▶ **TASK OBJECTIVE**:
Below is a block of records. Copy every line in it that contains the word "extended".

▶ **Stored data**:

┌────────

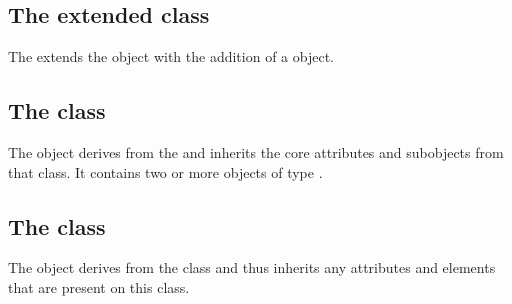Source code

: 
\subsection{The extended  class}
\label{extended-model-class}




The \FooPackage extends the  object with the addition of
a \ListOfApples object.

\subsection{The  class}
\label{listofapples-class}


The \ListOfApples object derives from the  and inherits the
core attributes and subobjects from that class. It contains two or more
objects of type \Apple.

\subsection{The  class}
\label{apple-class}




The \Apple object derives from the \SBase class and thus inherits any
attributes and elements that are present on this class.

└────────

▶ **EXERCISE ANSWER**:
\subsection{The extended  class}
\label{extended-model-class}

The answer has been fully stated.